TASK OBJECTIVE: Among the lines below, which ones contain the word "gelingt"? Copy every such line.

Dataset entries:

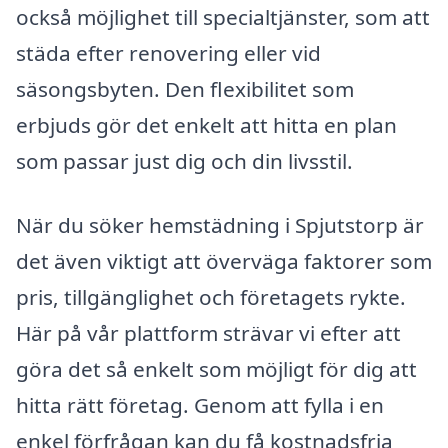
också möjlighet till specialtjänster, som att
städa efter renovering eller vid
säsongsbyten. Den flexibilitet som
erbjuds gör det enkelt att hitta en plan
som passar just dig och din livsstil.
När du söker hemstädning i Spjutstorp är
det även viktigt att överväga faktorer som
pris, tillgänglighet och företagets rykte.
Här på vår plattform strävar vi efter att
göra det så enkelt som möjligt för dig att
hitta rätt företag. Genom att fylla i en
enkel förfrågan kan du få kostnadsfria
---
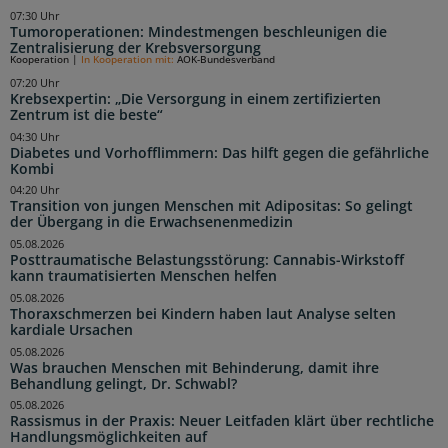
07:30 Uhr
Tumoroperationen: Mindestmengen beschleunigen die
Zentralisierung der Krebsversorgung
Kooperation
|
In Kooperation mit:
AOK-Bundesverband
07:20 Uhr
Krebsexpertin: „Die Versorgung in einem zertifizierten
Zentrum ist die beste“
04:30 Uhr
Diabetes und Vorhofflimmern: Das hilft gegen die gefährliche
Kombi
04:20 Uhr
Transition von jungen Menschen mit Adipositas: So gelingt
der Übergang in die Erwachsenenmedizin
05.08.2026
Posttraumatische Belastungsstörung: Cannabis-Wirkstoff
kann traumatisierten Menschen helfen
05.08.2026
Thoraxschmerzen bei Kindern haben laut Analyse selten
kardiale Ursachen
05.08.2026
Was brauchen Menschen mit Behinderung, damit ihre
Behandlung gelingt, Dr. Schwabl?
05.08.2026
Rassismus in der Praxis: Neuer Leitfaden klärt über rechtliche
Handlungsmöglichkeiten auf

TASK RESULT:
Transition von jungen Menschen mit Adipositas: So gelingt
Behandlung gelingt, Dr. Schwabl?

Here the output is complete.